Evde deneyimin ikinci kısmı başlıyor. Gülşah Ayhan misafirlere basit günlük hayatta Türkiyeli insanların yedikleri yemekleri hazırladığını söylüyor. Bunun için akşam yemeği menüsünde; Mercimek çorbası, börek, zeytinyağlı yeşil fasulye, cacık ve irmik helvası var.
Alışveriş sonrası biraz soluklandıktan sonra sıra yemek hazırlamaya geliyor. Türkçe şarkılar açılıyor ve birlikte sohbet ederek yemek hazırlıyor. Birisi börekleri hazırlarken diğeri cacık hazırlıyor başka birisi ise irmik helvası kavuruyor.
Gülşah irmik helvası kavrulurken de irmik helvasının özel günlerde yapıldığını, cenazede yapıldığını anlatıyor.
Tüm bunlar olurken de kendi ülkeleriyle Türkiye arasındaki benzerlikler, farklılıklar konuşuluyor.

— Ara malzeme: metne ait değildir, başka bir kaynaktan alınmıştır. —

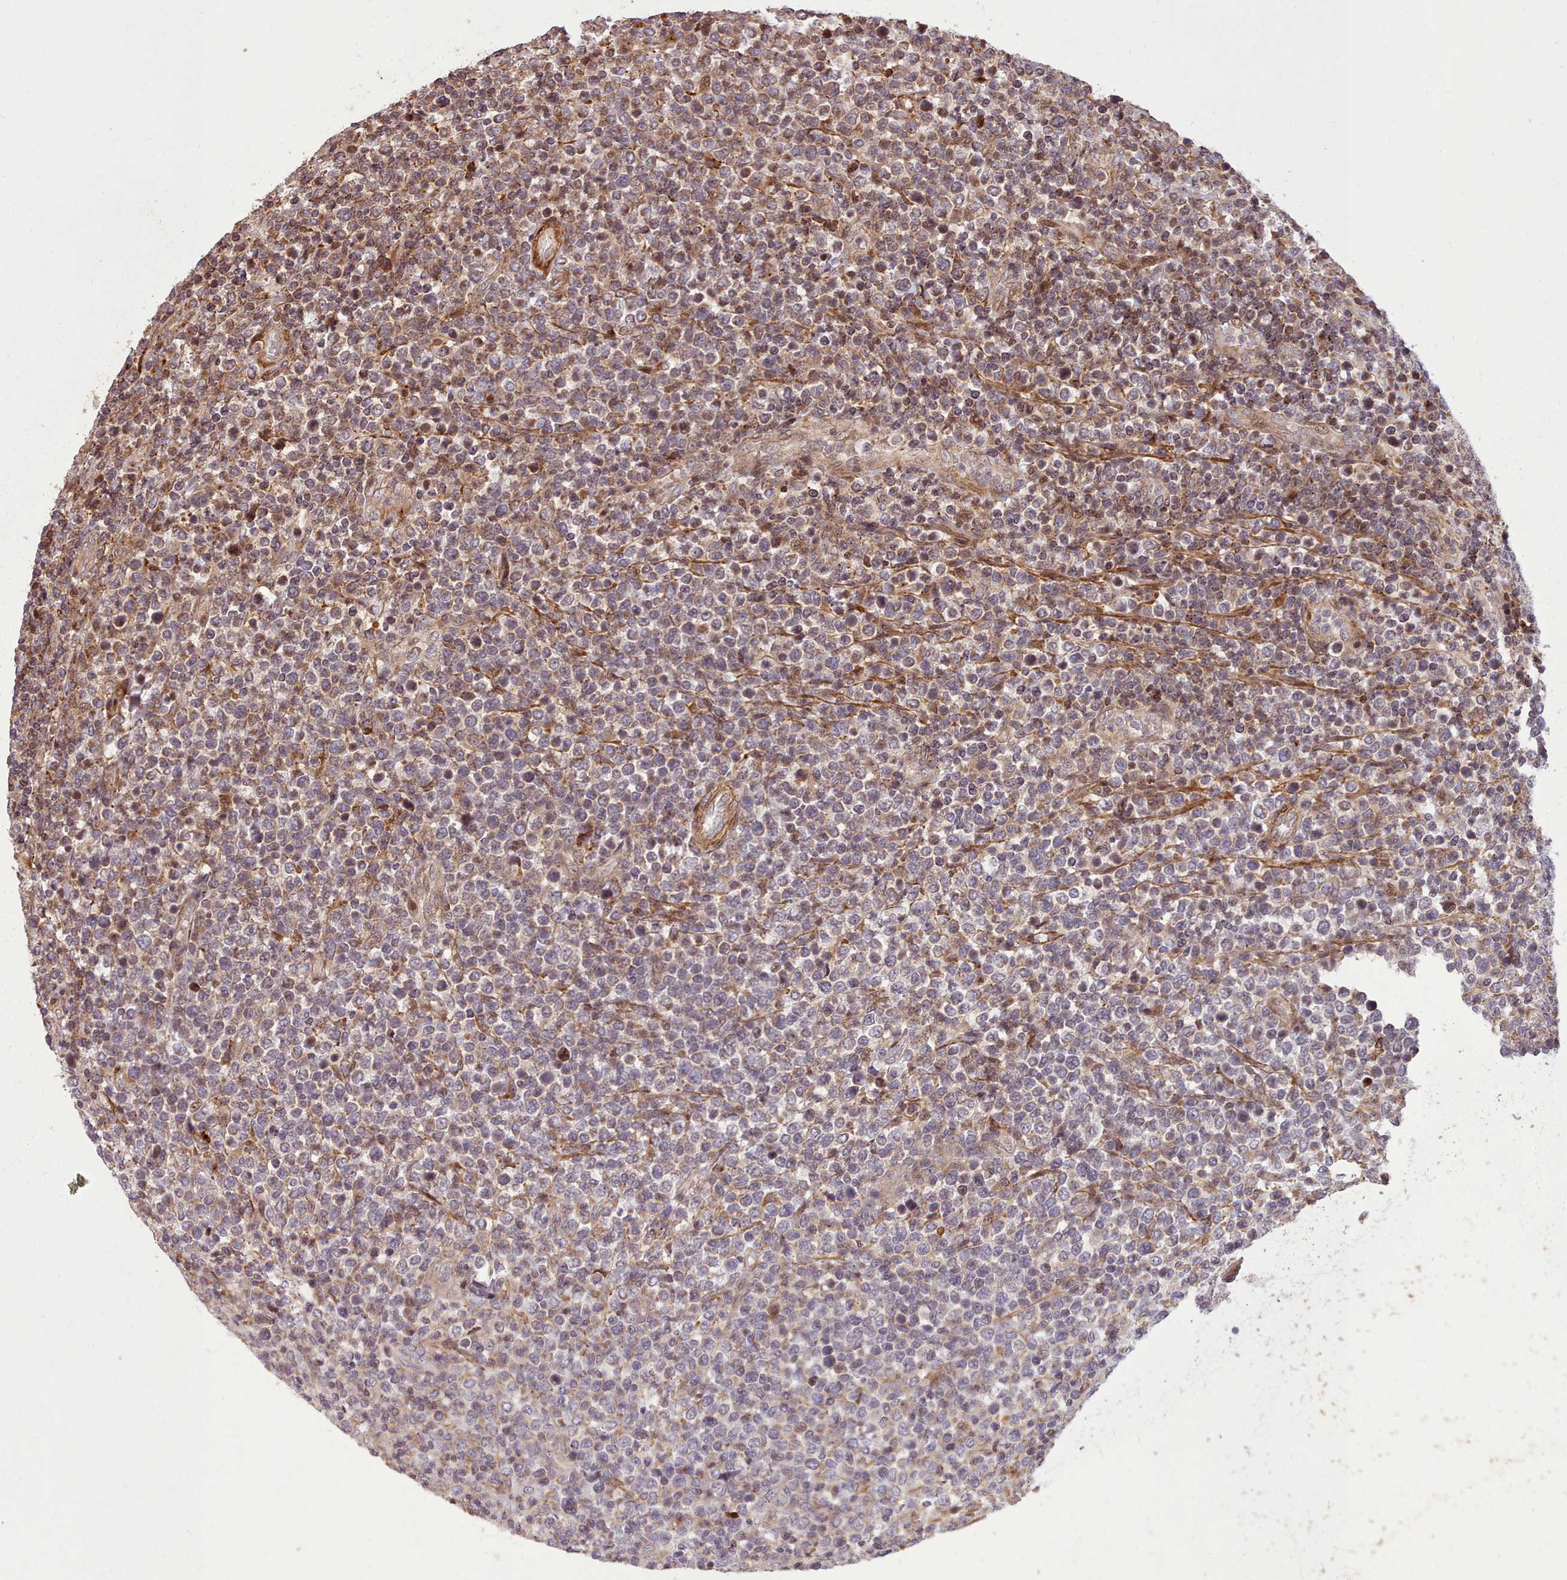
{"staining": {"intensity": "moderate", "quantity": "<25%", "location": "cytoplasmic/membranous,nuclear"}, "tissue": "lymphoma", "cell_type": "Tumor cells", "image_type": "cancer", "snomed": [{"axis": "morphology", "description": "Malignant lymphoma, non-Hodgkin's type, High grade"}, {"axis": "topography", "description": "Soft tissue"}], "caption": "Immunohistochemistry image of human high-grade malignant lymphoma, non-Hodgkin's type stained for a protein (brown), which shows low levels of moderate cytoplasmic/membranous and nuclear staining in about <25% of tumor cells.", "gene": "NLRP7", "patient": {"sex": "female", "age": 56}}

Günün sonunda sohbet eşliğinde yemekler yeniyor. İşte o zaman anlaşılıyor ki aslında kebap, pide, lahmacun gibi yemeklerin dışında yemekler de varmış. Kendilerinin kolayca hazırladıkları yemeklerin güzelliği ayrı bir hayrete düşürüyor misafirleri.

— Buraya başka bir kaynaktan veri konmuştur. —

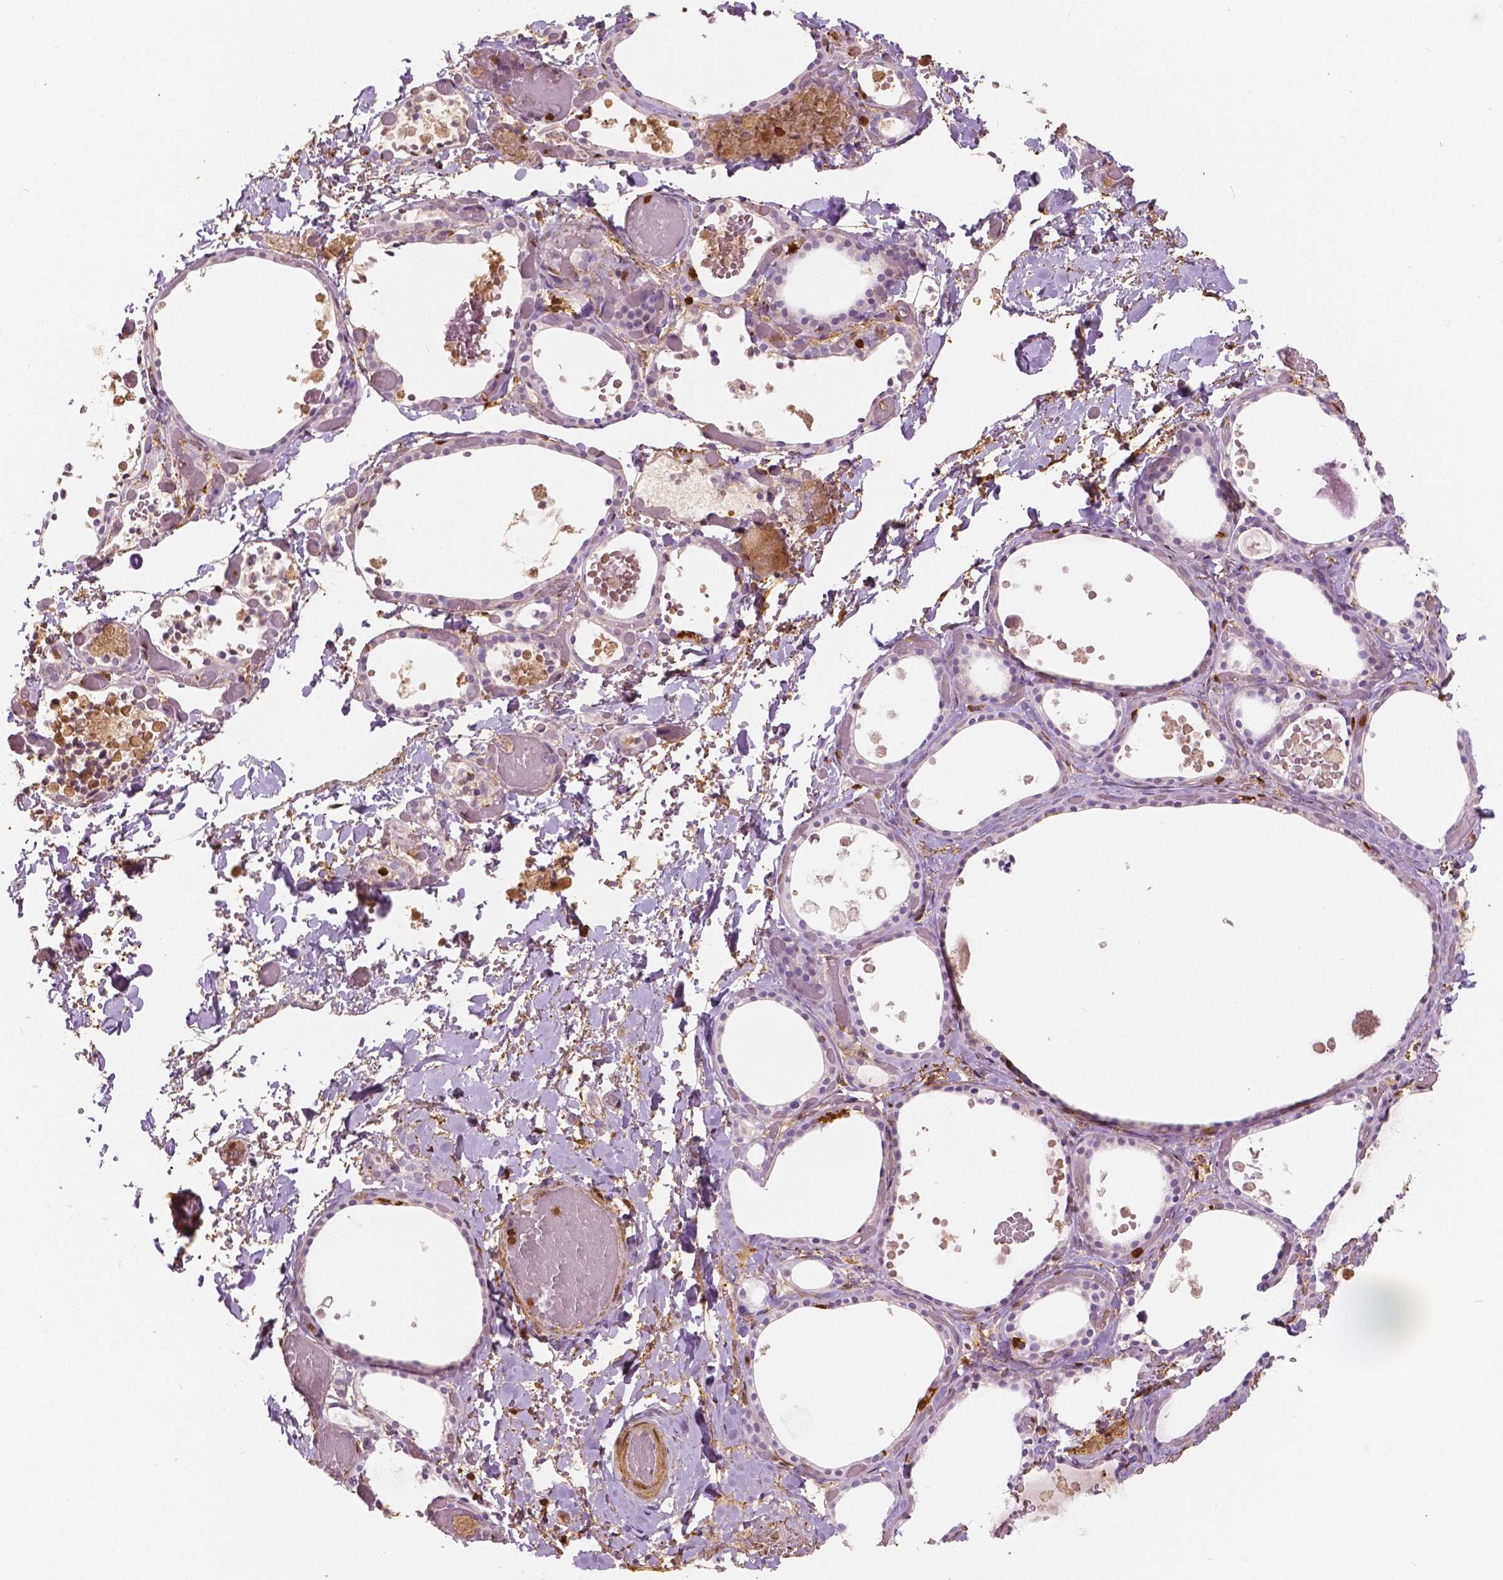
{"staining": {"intensity": "negative", "quantity": "none", "location": "none"}, "tissue": "thyroid gland", "cell_type": "Glandular cells", "image_type": "normal", "snomed": [{"axis": "morphology", "description": "Normal tissue, NOS"}, {"axis": "topography", "description": "Thyroid gland"}], "caption": "This is a image of immunohistochemistry (IHC) staining of unremarkable thyroid gland, which shows no staining in glandular cells. The staining was performed using DAB (3,3'-diaminobenzidine) to visualize the protein expression in brown, while the nuclei were stained in blue with hematoxylin (Magnification: 20x).", "gene": "S100A4", "patient": {"sex": "female", "age": 56}}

Son olarak ta bir Türk kahvesi içilip gün sonlandırılıyor.
"Bütün dünya akın akın benim evime geliyor"
Neredeyse haftada 2-3 kez evinde yurtdışından gelen misafirleri ağırlayan Gülşah Ayhan her seferinde de ayrı bir heyecan yaşadığını anlatıyor. Çünkü o da her seferinde yeni insanlarla tanışıyor, yeni kültürler tanıyor.
“Ben gezgin ruhlu bir insan değilim. 47 yaşındayım, hiç yurt dışına çıkmadım ama şu anda bütün dünya akın akın benim evime geliyor.”
İşte bu sözlerle anlatıyor yaptığı işin güzelliğini. Bu güne kadar evine Amerika’dan, İngiltere’den, Almanya’dan, Güney Kore’den, Japonya’dan bir çok ülkeden misafiri olmuş.
Bir de misafirleri ile sonradan iletişimde kalıyor Ayhan, bazen yaptıkları yemeğin tarifini veriyor bazen gezilecek yer öneriyor.
Gülşah, Türkiye’de bu işi tek yapan kişi değil bağlı olduğu toplulukta bir çok farklı deneyim var. Türkiye’de artık evinde ebru sanatı öğreten, halay çekmeyi öğreten, İstanbul’da dolaşılabilecek kuir barları gösteren, vegan kahvaltı hazırlayan gibi birçok deneyim sunuluyor. Derinleşen ekonomik krizde bu sayede yurttaşlar da kendine yeni gelir kapıları yaratıyor.